How to set up nvidia and xorg

I thought there was more in the Handbook. Seems sparse at first glance or maybe I looked at the wrong chapter.


----------



## joplass (Jan 28, 2019)

Thank you kindly all for your replies.  

I tried the BSD way using nvidia-driver-340 but it seems I need to have kernel source file in /usr/src.  Looking around, sysinstall could have helped but no longer in service.  I then found another tool I can't remember the name of right now but that tool did not have "configuration" to lead me to kernel source files.  

Can someone please point me to another tool that lead to kernel source files?  I am using 12.0-STABLE.  

I hate to have to annoy you guys but I spent my Sunday afternoon trying to solve this issue.


----------



## Sevendogsbsd (Jan 28, 2019)

Never worked with STABLE before but looks like you can ftp the source down from here: Releases but that is (I think) for RELEASE and not STABLE, so you'll have to back up the dir tree until you find STABLE. You would need to untar the file at that point.

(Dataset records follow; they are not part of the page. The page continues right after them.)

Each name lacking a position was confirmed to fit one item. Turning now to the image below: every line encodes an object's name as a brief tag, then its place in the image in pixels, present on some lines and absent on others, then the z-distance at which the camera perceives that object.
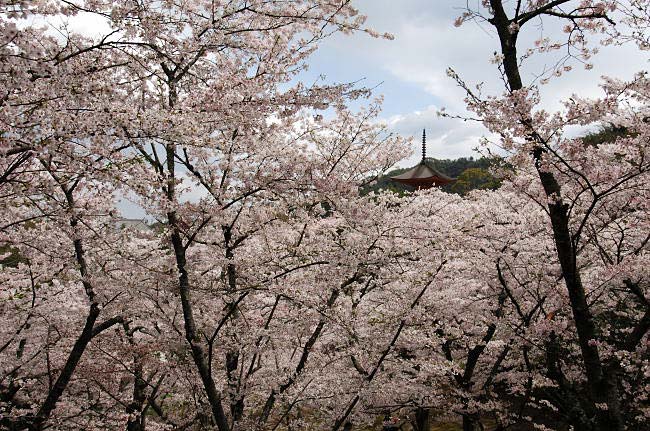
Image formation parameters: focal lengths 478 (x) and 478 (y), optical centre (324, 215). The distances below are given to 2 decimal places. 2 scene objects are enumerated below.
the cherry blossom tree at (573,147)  4.39
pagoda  28.27
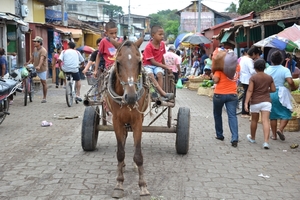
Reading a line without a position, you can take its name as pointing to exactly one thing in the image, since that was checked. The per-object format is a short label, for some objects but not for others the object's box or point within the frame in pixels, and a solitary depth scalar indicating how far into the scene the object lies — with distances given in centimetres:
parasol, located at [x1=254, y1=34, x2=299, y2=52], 1014
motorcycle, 966
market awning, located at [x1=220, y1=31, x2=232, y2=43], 1695
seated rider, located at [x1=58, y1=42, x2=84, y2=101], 1369
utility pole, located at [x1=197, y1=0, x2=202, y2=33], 3328
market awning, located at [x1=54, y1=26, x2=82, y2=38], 2676
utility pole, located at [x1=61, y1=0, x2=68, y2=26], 2967
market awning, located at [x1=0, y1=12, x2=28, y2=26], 1538
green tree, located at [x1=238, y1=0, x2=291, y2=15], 2670
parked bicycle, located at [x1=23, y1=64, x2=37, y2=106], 1365
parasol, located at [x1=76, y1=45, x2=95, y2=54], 2636
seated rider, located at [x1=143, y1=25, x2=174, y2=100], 692
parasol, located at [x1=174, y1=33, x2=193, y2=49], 2686
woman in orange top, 845
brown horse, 493
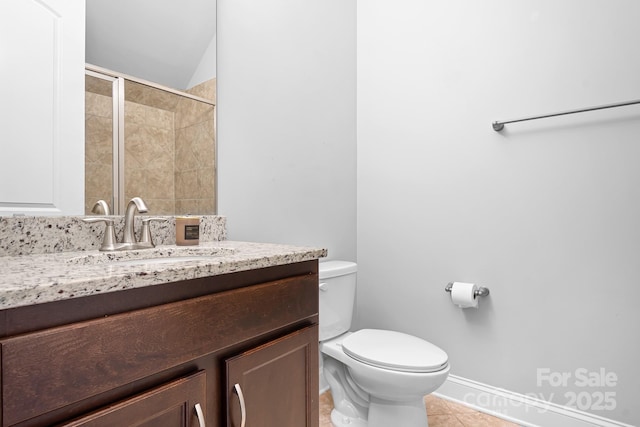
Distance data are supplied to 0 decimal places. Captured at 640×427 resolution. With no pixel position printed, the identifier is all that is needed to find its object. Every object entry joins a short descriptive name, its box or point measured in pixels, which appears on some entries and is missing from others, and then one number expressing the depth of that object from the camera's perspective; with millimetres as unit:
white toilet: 1365
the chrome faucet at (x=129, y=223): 1101
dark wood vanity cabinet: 523
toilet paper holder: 1753
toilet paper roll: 1727
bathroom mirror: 1118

Here is an article on this, but for an older release: Kernel Source Install

Not sure if you can use `bsdinstall` to do this, I have not tried.


----------



## SirDice (Jan 28, 2019)

joplass said:


> Can someone please point me to another tool that lead to kernel source files? I am using 12.0-STABLE.


The only way to get to any -STABLE version is by using the source. So you either already have them or you installed some sort of -SNAPSHOT version. 

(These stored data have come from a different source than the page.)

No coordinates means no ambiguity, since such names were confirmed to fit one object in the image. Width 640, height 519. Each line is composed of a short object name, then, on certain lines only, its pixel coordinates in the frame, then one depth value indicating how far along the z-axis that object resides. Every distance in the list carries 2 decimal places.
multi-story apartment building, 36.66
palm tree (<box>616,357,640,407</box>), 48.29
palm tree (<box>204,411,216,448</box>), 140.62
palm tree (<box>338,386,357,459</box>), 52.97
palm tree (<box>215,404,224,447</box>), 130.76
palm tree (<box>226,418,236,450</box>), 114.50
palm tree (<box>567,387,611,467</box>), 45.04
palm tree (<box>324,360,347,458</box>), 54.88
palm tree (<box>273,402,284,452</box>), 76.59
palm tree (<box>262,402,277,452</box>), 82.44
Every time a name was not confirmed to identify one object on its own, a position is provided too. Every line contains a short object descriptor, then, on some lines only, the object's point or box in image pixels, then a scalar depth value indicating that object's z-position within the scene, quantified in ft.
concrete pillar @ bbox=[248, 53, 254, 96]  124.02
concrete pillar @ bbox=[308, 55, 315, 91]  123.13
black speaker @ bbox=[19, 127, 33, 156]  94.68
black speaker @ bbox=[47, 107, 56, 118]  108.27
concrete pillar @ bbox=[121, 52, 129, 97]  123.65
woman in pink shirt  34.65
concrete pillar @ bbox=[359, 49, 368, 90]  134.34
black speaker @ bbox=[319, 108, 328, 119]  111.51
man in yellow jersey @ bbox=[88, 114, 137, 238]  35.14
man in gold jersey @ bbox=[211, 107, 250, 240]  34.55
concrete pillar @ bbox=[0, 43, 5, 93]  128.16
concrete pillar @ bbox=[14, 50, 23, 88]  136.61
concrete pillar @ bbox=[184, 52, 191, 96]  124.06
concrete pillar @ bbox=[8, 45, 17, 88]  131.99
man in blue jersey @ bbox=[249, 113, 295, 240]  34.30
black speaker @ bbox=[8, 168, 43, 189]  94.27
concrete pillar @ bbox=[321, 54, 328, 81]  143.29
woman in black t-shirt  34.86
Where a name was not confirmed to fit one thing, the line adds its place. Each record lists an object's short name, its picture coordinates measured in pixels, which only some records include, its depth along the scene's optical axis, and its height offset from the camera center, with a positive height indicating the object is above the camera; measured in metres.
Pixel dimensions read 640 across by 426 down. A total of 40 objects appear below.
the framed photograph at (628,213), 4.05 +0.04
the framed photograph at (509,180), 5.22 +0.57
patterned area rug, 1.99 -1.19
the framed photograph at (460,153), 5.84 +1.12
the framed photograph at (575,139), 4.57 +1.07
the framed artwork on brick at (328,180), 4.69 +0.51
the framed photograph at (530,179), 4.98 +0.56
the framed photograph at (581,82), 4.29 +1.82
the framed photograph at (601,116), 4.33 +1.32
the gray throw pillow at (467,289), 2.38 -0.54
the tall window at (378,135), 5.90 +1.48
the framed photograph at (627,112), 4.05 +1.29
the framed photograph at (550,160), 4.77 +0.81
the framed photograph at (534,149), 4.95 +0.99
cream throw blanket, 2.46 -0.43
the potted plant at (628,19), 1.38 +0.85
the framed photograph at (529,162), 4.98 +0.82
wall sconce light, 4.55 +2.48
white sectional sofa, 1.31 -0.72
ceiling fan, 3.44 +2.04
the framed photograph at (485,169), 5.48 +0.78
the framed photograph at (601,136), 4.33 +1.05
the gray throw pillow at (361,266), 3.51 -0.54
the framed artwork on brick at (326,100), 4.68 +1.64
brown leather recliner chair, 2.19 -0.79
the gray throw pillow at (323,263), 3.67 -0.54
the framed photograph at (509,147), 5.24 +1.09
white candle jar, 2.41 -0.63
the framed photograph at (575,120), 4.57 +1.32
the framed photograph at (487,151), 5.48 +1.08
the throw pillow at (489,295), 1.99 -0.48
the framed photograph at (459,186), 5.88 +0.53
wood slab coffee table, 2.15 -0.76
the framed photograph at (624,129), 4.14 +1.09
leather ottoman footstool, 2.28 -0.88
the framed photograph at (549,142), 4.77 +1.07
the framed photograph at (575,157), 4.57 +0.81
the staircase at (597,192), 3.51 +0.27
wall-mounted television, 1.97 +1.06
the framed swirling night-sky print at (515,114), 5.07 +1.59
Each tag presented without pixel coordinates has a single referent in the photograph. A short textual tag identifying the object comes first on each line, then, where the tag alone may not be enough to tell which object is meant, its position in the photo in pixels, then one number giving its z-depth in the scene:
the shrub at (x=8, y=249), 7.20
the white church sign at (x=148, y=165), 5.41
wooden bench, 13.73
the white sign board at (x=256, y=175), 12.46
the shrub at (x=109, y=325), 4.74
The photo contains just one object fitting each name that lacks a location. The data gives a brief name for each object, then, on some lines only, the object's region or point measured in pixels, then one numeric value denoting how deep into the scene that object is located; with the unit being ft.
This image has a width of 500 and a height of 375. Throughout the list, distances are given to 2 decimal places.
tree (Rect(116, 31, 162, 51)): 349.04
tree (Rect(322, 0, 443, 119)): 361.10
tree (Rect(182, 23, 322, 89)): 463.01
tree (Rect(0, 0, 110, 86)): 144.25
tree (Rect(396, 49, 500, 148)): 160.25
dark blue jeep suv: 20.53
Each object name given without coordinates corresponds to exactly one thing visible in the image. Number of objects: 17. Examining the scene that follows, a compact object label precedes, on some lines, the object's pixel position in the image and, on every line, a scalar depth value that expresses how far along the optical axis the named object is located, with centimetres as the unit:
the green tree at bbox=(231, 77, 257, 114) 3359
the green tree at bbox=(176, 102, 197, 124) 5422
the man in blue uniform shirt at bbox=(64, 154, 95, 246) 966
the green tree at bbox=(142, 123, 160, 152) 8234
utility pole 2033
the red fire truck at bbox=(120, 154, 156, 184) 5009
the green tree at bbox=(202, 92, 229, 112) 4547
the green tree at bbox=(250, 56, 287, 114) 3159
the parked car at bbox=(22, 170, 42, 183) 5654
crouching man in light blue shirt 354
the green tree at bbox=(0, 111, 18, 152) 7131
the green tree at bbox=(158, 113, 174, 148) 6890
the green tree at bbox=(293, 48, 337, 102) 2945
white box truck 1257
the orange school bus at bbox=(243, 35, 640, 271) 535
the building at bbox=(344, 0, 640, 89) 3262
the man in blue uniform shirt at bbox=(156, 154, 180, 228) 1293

As this is a new installation and you're not yet fluent in using FreeBSD I suggest you reinstall using 12.0-RELEASE and staying with a -RELEASE. Once you understand how things work and how each FreeBSD version relates to another you can try a -STABLE branch.

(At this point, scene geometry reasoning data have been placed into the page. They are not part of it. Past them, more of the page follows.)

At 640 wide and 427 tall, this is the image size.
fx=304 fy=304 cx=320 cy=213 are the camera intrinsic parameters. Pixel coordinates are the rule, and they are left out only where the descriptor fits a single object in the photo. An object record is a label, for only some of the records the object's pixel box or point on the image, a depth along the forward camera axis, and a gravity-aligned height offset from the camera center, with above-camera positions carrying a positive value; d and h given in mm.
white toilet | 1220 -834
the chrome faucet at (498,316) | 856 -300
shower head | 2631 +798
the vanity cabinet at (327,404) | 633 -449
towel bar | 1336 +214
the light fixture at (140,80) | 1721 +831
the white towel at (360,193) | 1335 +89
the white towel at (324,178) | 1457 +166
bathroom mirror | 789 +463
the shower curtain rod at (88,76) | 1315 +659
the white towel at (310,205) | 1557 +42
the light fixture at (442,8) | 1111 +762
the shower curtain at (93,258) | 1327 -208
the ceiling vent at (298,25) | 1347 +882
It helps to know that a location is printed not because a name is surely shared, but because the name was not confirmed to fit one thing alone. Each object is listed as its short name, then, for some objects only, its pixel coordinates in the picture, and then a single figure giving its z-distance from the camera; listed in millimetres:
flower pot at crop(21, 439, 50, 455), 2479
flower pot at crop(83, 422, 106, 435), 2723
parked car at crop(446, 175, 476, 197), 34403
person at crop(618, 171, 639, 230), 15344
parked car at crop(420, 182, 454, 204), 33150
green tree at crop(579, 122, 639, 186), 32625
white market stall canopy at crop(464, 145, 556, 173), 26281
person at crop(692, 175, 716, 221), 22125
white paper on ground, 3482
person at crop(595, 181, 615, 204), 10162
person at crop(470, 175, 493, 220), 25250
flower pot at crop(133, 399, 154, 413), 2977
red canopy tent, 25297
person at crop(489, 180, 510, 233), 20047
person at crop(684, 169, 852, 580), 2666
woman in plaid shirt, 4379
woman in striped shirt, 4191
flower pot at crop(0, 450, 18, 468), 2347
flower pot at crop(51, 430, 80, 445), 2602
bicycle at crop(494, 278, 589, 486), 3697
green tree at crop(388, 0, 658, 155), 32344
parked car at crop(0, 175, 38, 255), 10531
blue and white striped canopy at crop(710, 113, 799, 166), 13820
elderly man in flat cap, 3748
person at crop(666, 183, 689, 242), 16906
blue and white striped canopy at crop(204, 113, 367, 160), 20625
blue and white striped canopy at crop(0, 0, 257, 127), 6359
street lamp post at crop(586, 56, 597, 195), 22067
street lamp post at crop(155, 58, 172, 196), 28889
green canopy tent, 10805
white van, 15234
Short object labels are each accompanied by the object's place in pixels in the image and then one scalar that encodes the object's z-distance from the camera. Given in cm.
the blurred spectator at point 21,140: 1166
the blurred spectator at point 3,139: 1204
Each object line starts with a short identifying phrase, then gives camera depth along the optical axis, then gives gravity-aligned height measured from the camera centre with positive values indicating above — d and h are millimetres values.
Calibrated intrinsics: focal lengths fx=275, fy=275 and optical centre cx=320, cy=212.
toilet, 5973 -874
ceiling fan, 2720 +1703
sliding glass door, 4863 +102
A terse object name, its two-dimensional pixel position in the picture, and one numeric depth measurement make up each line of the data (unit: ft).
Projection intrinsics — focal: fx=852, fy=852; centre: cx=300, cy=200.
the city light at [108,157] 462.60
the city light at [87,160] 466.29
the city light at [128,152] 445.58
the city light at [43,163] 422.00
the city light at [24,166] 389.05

Handbook: 23.4. Tracking a Development Branch

The 'stable' in 12.0-STABLE (or 11-STABLE) refers to the stability of the API/ABI, not to its general fitness or its ability to run without issues.


----------



## joplass (Jan 28, 2019)

That's what I get for not reading.  I wrongly assumed that STABLE was the end product and RELEASE was a WIP.  

I will try Sevendogsbsd's suggestion.  If that does not work I will go with RELEASE.

Thanks.


----------



## Sevendogsbsd (Jan 28, 2019)

Personally, if this is your first venture into FreeBSD, I would take Sir Dice's suggestion and stick with RELEASE. Up to you...


----------



## joplass (Jan 28, 2019)

Sevendogsbsd said:


> Personally, if this is your first venture into FreeBSD, I would take Sir Dice's suggestion and stick with RELEASE. Up to you...


Will do!  Grrr I put so much work into the current installation. 

Thank you guys, lesson learned.


----------